Es passt ja nicht schlecht, wenn Thomas Imbach für sein filmisches Experiment einer «Virtual Production», bei dem Kulissen und Statist:innen aus dem Computer live auf das Set projiziert werden, mit Arthur Schnitzlers «Fräulein Else» einen Text aus dem Dunstkreis Sigmund Freuds heranzieht. Der Zusammenhang zwischen Freuds Konzept des Unheimlichen und der Wirkung einer künstlichen Figur, die fast, aber eben nicht ganz lebensecht erscheint, ist das eine.
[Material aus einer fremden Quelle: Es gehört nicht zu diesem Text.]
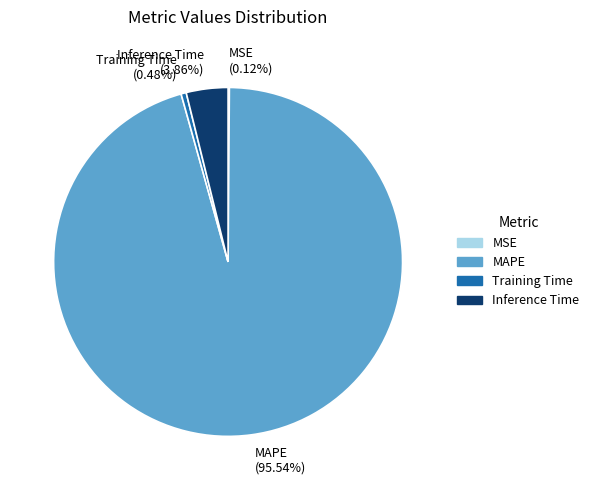

What percentage is NOT represented by Training Time?

99.5%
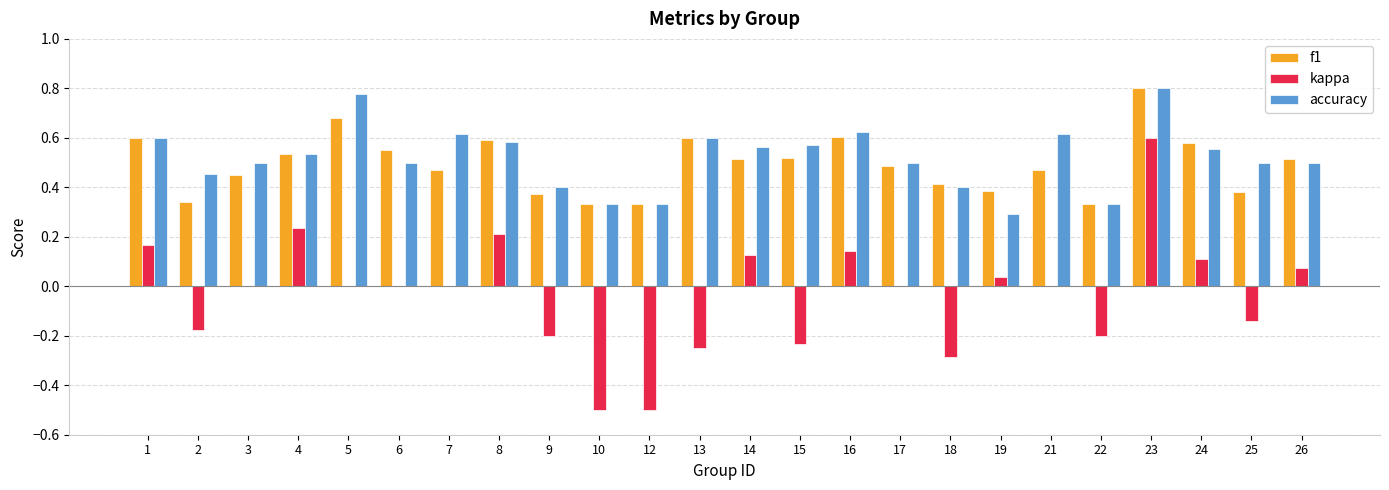

What is the sum of the f1 values at 9 and 23?

1.2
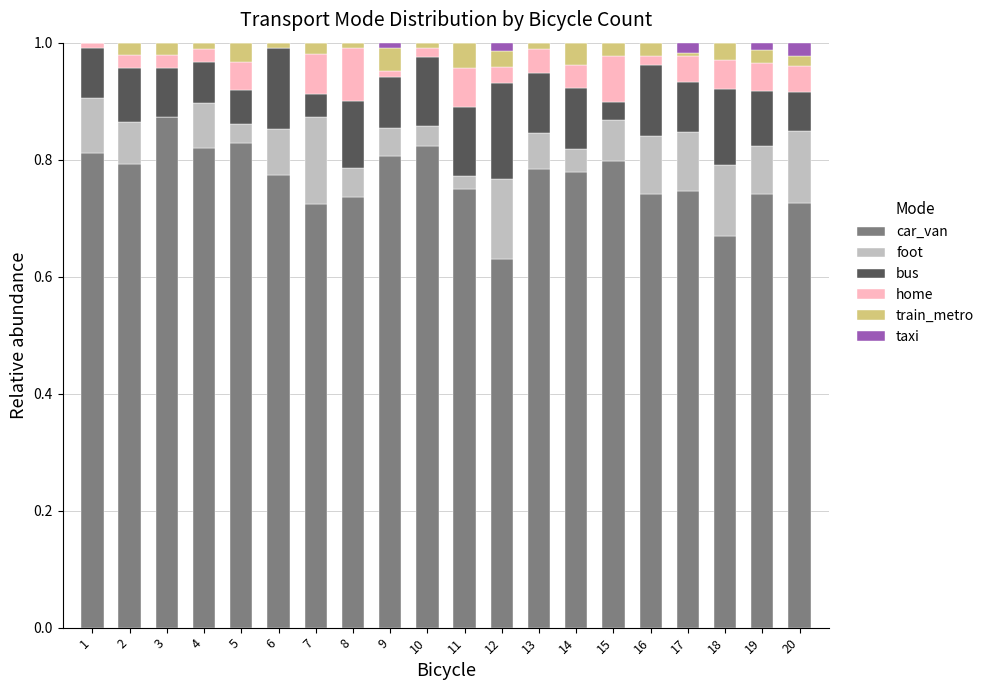

True or false: car_van has a value of 0.3 at 2.

False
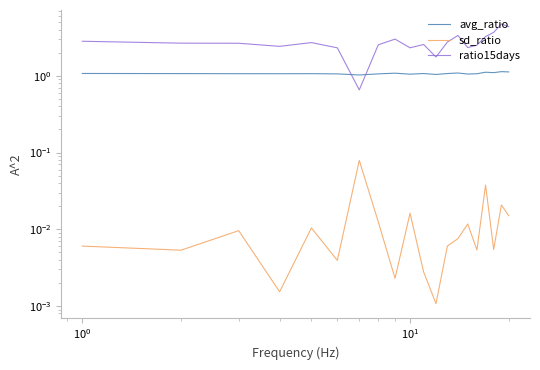

How many series are shown in this chart?

3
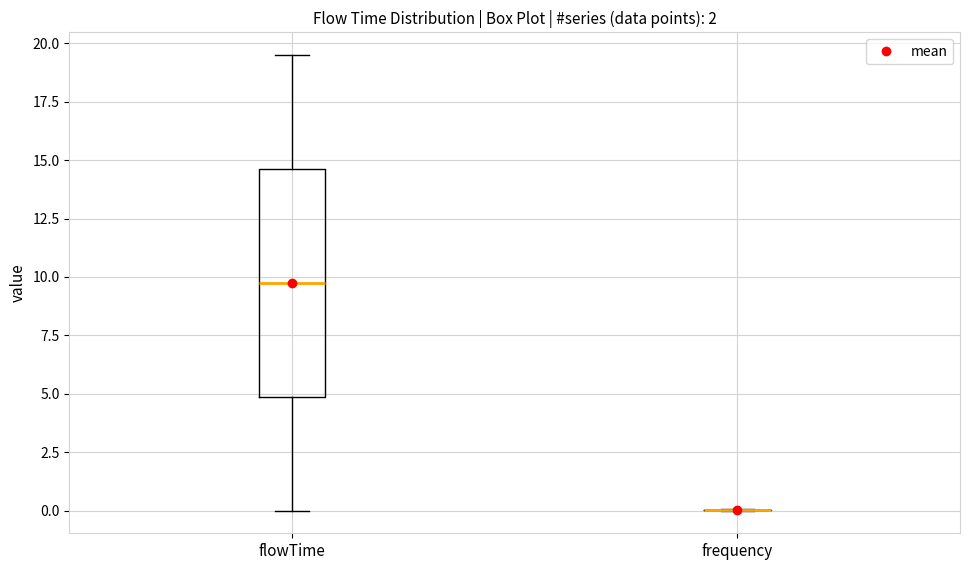

Reading left to right, transcribe this box plot: for each box, give where its median line is, the range the box spans, and where its two whiskers end, as read against the y-axis. The values are not printed on the chart, so give them approximately, as read against the axis.

flowTime: median 10.0, box 5.0 to 14.5, whiskers 0.0 to 19.5
frequency: box collapsed to a line at 0.0, whiskers 0.0 to 0.0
Und ein Bildhintergrund, mit dem etwas nicht ganz stimmt, ist auch eine originelle Umsetzung des inneren Monologs als literarisches Mittel. Zumal Fräulein Else/Lili durch den männlichen Übergriff auf ihre körperliche Selbstbestimmung langsam der Realitätsbezug abhandenkommt.

Vielleicht liegt der leicht unangenehm überbordende Eindruck von «Nacktgeld» also in einer Art Doppelung des ästhetischen Effekts; gerade weil das Drehbuch Lilis innerem Monolog freien Lauf lässt. Experimente sind im Schweizer Film unbedingt zu begrüssen. Und Imbach demonstriert hier durchaus anschaulich, welches Potenzial die Technologie für Filme mit grossen Ambitionen und knappen Budgets bergen könnte. Aber eben auch, wo ihre Grenzen liegen.